There is no surprise then why this method is employed in winning Kaggle competitions, as this method both reduces runtime and increases model accuracy and generalization. It is an almost necessary technique for top-level models and will continue to add value to models to come.

Uploading projects to this page

Posted on 02/06/2020

I have been working on uploading my projects to use my projects page as a portfolio for potential employers to view. Please take a look at my projects page to see some of my previous work, as well as keep your eye out for updates for existing projects. As of 02/06, I only have two projects uploaded currently, but will work to get more uploaded as soon as possible.

Feature Selection: Sample Size > 10

Posted on 01/06/2020

I recently read an article about how a sample size of 10 is not an arbitrarily set number for assessing whether or not independent variables are useful for fitting an regression model. This article can be found at http://nicholasjjackson.com/2012/03/08/sample-size-is-10-a-magic-number/ I think this article presents a very interesting idea about how to select valuable variables to prevent underfitting for regression models. On further research into best practices, what I seem to observe is that different disciplines will have different methods to how they select variables, but most quantitative disciplines will follow the same rule-of-thumb as statistics where the threshold of usability begins at 10 observations per variable.

Consider how the MedCalc software calculates how to select or drop characteristics for logistic regression (https://www.medcalc.org/manual/logistic_regression.php).

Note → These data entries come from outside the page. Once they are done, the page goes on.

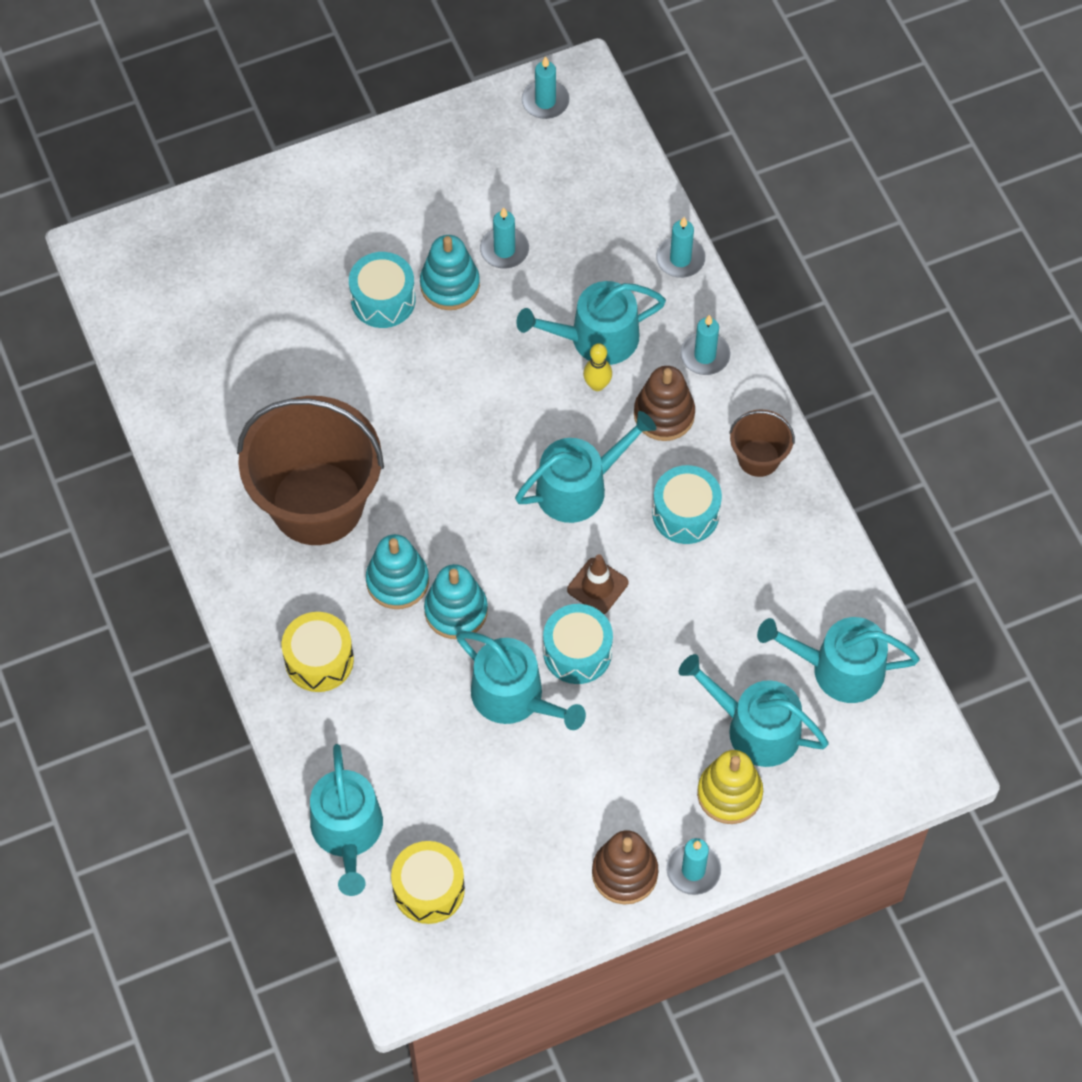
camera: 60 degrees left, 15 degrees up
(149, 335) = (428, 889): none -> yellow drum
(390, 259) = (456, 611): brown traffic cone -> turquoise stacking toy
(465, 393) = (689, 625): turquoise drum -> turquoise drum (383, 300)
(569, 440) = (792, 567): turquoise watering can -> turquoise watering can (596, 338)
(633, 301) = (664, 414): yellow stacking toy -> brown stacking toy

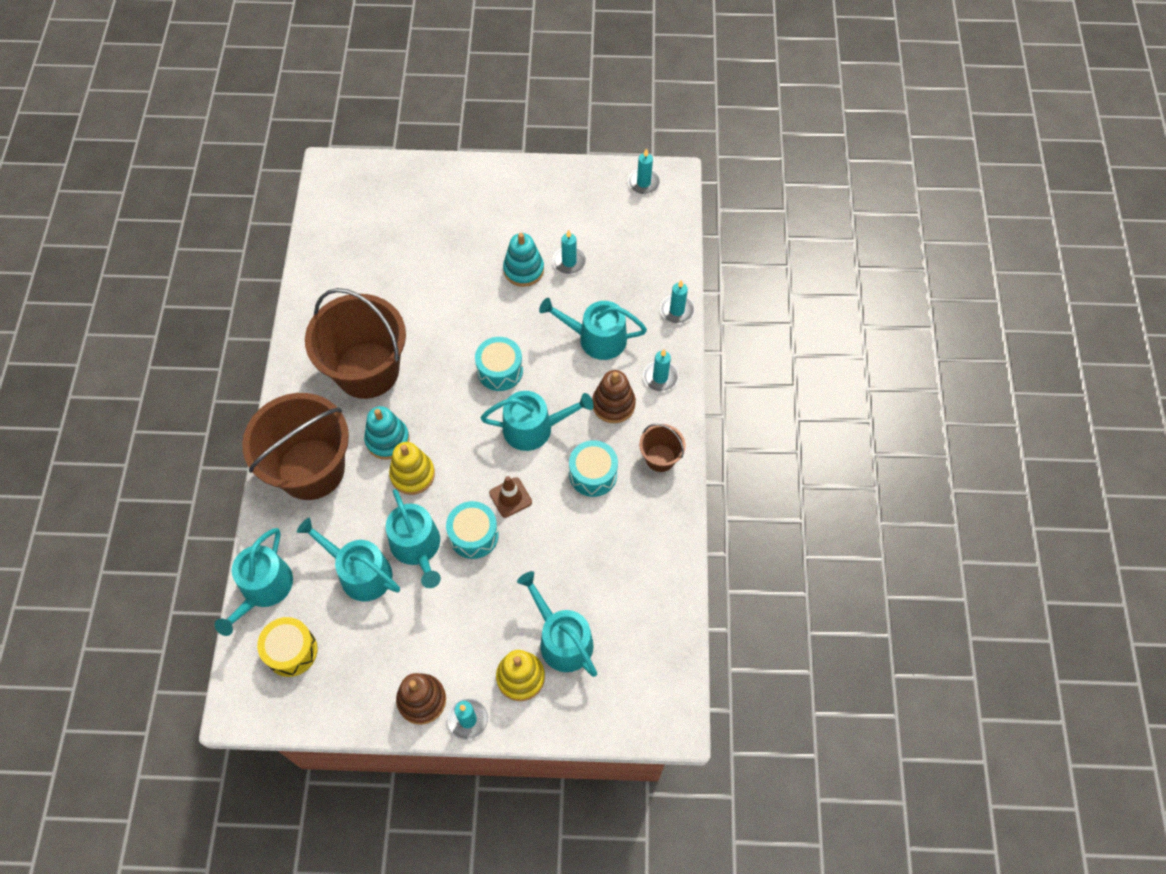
camera: 25 degrees right, 0 degrees up
(319, 660) = (311, 469): yellow drum -> brown bucket
(383, 300) = (478, 263): turquoise drum -> turquoise drum (500, 370)
(456, 611) = (412, 474): turquoise stacking toy -> yellow stacking toy
(597, 385) = (581, 368): yellow bowling pin -> none
(838, 669) = (639, 623): turquoise watering can -> turquoise watering can (360, 572)

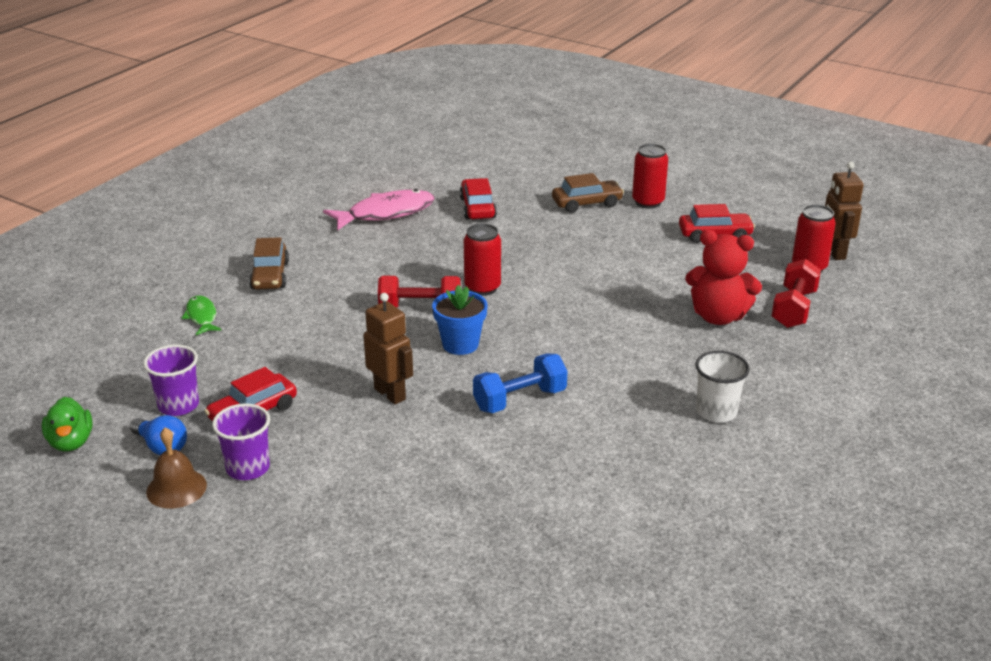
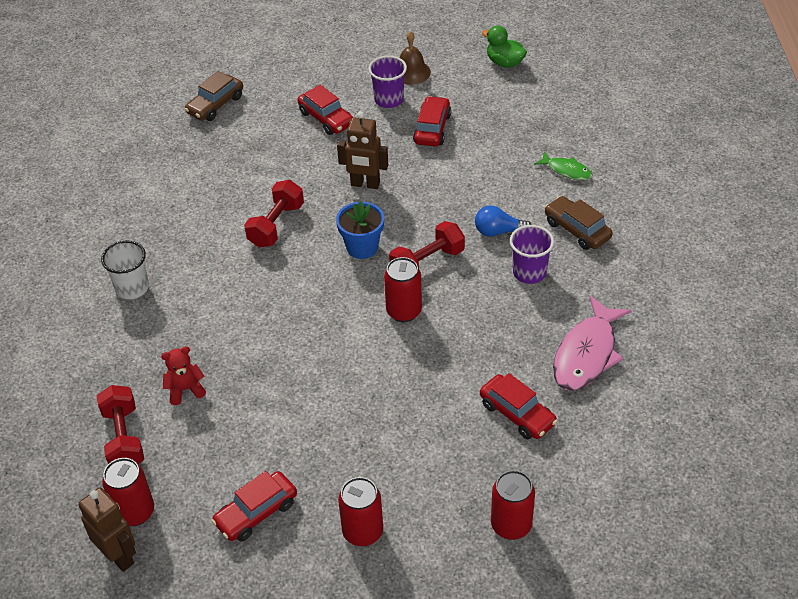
camera: 145 degrees right, 15 degrees up
(161, 446) = (453, 85): blue light bulb -> blue light bulb (498, 231)
(178, 405) = (481, 110): purple cup -> purple cup (529, 272)
(341, 484) = (326, 118): none -> red car
(520, 400) = (276, 225): blue dumbbell -> red dumbbell
(549, 172) = (511, 525): none -> red can
(586, 203) = (422, 489): brown car -> brown car (215, 105)
(718, 316) = (185, 389): red teddy bear -> red teddy bear, size x0.57

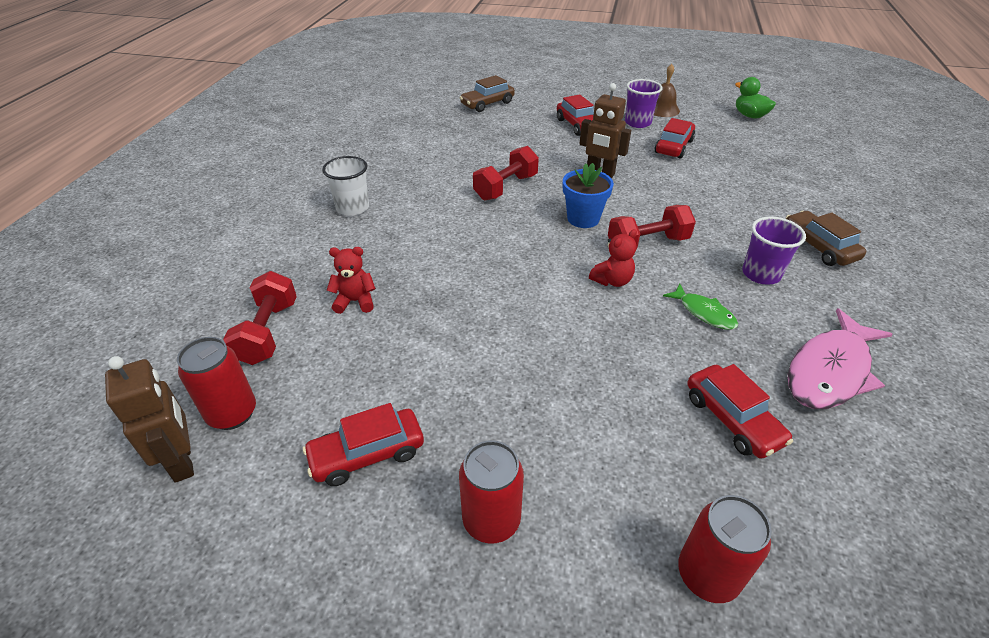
camera: 15 degrees right, 5 degrees down
(404, 311) = (612, 280): red can -> red teddy bear
(498, 231) = (729, 232): blue light bulb -> none
(566, 170) = (808, 197): green fish -> green fish (704, 312)

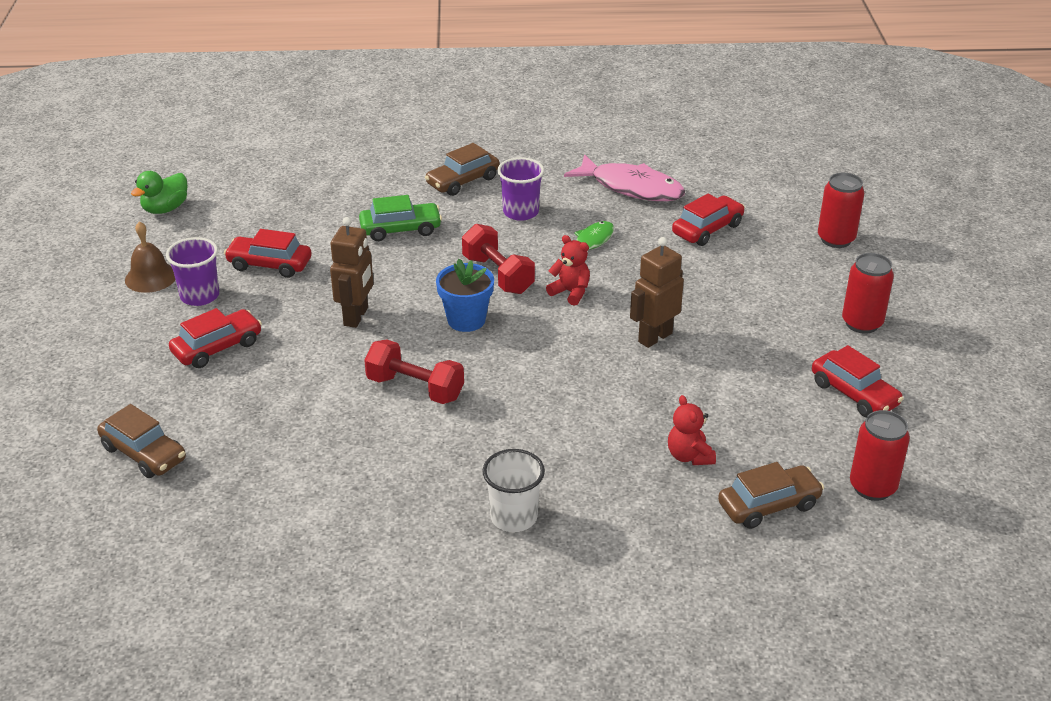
camera: 105 degrees left, 5 degrees down
(183, 461) = (933, 496): brown robot -> brown robot (654, 337)
(268, 332) = (768, 505): red dumbbell -> brown car
(724, 204) = (400, 229): none -> green car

The program will quantify the whether or not the variable is valuable based on the regression coefficient and drop potential features if the regession coefficient is not statistically significant (P < 0.05).

I believe for any problem, one should consider the context for their problem and their dataset in order to select what variables they would want to include in their model. For a dataset with 10,000 entries, a variable with 10 observations probably would not be a statistically significant feature, but for a dataset with less than 300 entries, a variable with 10 entries may give your model a notable increase in your confidence level.

Ultimately, feature selection remains an important part of a model and sometimes a feature must be either engineered or selected arbitrarily. Investigation and deep consideration for model features is so important to a model's success, and can be the difference between a mediocre model and a 'good' model.

Hello World?

Posted on 01/03/2020

Hi! Welcome to my website. In an effort to aid my journey in Data Science, I've created this website and hosted it on Github, which thankfully, is free. My goal with this website is to document my experiences learning data science and to have a homepage that I can show people who are interested in data science as well as to aid in my job search. Eventually, I would also like to start uploading guides and tutorials to both assist with my own understanding of topics, as well as to help future data science students.